WHAT TO PRODUCE — Format everything in the material from the line containing "Cliona Kelliher, from" down to the line containing "play an important role in developing our key" as a Markdown table with the columns No. and Text, numbering each line and omitting blank ones.
[DATASET Boundary: Start]
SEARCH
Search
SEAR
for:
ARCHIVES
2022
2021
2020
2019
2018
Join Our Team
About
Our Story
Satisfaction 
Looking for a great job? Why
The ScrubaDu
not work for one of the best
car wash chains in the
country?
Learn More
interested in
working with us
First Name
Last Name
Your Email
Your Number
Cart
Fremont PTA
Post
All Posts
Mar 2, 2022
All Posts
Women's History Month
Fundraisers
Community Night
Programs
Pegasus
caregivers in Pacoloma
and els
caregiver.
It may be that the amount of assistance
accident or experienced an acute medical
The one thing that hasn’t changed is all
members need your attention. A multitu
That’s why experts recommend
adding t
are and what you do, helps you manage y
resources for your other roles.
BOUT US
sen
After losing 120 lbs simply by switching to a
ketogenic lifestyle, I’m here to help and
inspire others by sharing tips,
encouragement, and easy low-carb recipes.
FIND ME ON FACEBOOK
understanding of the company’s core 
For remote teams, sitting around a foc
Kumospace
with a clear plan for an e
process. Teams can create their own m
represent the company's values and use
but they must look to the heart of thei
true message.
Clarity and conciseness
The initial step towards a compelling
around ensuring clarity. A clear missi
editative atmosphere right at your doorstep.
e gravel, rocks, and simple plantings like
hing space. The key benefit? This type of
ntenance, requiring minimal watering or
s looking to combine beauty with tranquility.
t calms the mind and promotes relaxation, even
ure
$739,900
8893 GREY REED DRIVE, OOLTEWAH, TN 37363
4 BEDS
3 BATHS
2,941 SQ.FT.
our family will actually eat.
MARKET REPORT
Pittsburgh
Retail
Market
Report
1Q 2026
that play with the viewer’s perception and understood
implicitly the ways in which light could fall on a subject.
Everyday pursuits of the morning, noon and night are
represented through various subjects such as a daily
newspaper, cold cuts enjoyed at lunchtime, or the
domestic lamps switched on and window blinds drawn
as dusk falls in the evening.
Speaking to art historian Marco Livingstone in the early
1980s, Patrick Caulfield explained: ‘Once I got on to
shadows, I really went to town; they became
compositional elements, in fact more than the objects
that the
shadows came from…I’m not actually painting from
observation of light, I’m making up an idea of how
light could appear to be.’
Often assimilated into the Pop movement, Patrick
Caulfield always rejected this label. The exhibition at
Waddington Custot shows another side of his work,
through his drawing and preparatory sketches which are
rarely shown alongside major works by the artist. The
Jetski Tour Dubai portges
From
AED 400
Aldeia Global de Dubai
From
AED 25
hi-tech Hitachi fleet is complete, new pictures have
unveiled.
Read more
[DATASET Boundary: End]
[DATASET Boundary: Start]
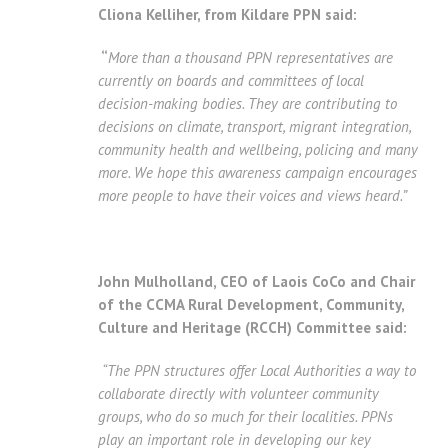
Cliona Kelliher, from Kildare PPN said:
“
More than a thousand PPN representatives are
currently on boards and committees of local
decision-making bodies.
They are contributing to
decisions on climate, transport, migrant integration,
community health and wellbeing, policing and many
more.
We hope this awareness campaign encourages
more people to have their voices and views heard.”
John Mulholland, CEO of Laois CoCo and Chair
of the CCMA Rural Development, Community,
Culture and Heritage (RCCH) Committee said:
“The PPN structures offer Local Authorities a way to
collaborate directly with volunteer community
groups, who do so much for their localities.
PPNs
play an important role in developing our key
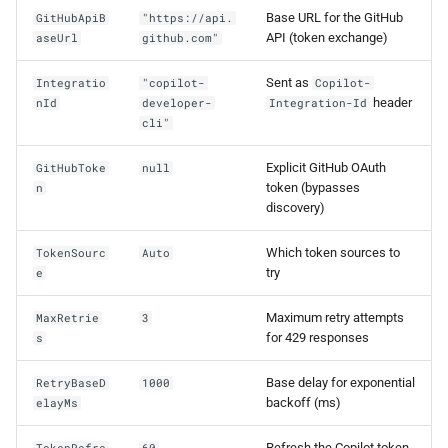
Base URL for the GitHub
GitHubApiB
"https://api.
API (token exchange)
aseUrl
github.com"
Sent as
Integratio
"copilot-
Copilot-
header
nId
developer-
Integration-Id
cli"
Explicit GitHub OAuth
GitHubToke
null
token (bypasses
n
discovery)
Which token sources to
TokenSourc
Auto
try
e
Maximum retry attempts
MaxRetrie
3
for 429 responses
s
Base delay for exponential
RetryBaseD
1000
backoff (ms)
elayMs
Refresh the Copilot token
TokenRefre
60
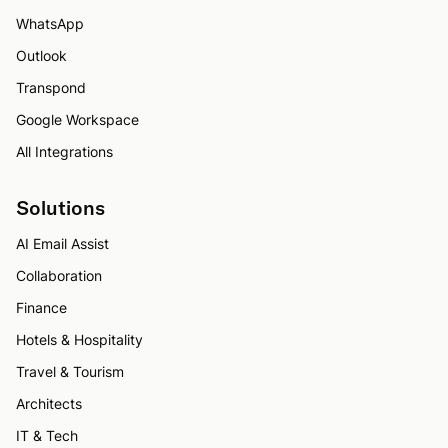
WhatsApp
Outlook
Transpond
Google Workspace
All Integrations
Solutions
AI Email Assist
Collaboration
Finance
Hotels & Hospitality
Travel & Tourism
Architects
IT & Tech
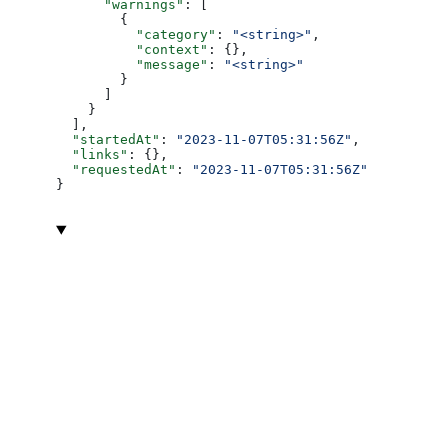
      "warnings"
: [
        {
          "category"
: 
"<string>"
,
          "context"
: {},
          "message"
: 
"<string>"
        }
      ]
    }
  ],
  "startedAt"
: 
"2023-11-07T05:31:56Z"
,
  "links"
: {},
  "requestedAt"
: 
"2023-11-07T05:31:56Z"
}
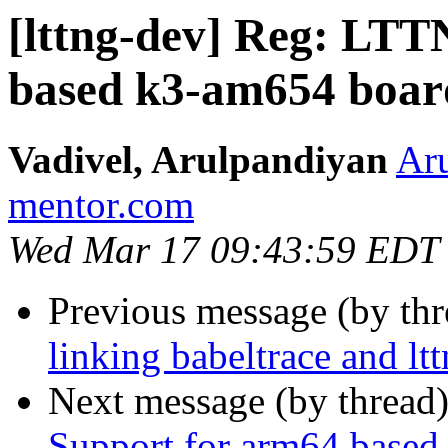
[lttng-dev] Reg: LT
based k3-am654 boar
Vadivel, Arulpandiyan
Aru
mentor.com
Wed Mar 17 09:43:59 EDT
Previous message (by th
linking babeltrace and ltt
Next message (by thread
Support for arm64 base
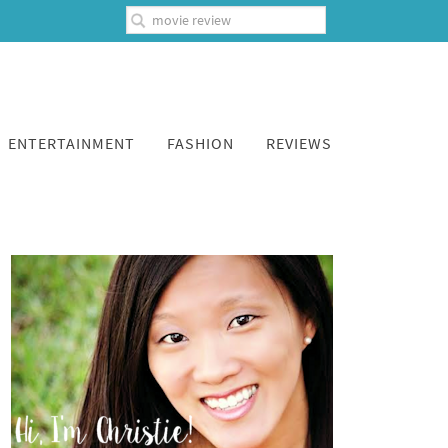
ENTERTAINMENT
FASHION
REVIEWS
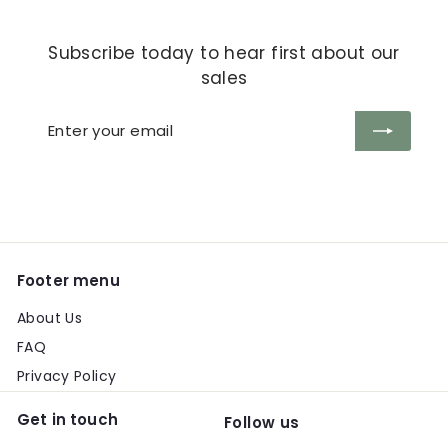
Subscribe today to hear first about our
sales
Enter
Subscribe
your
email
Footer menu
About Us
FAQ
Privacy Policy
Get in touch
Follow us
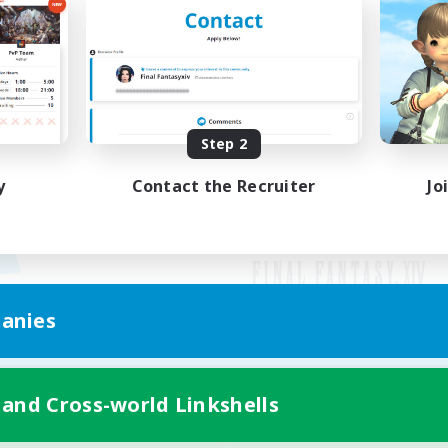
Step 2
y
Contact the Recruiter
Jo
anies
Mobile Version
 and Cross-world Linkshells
[DATASET Boundary: End]
RESPONSE TO THIS TASK —
| No. | Text |
|---|---|
| 1 | Cliona Kelliher, from Kildare PPN said: |
| 2 | “ |
| 3 | More than a thousand PPN representatives are |
| 4 | currently on boards and committees of local |
| 5 | decision-making bodies. |
| 6 | They are contributing to |
| 7 | decisions on climate, transport, migrant integration, |
| 8 | community health and wellbeing, policing and many |
| 9 | more. |
| 10 | We hope this awareness campaign encourages |
| 11 | more people to have their voices and views heard.” |
| 12 | John Mulholland, CEO of Laois CoCo and Chair |
| 13 | of the CCMA Rural Development, Community, |
| 14 | Culture and Heritage (RCCH) Committee said: |
| 15 | “The PPN structures offer Local Authorities a way to |
| 16 | collaborate directly with volunteer community |
| 17 | groups, who do so much for their localities. |
| 18 | PPNs |
| 19 | play an important role in developing our key |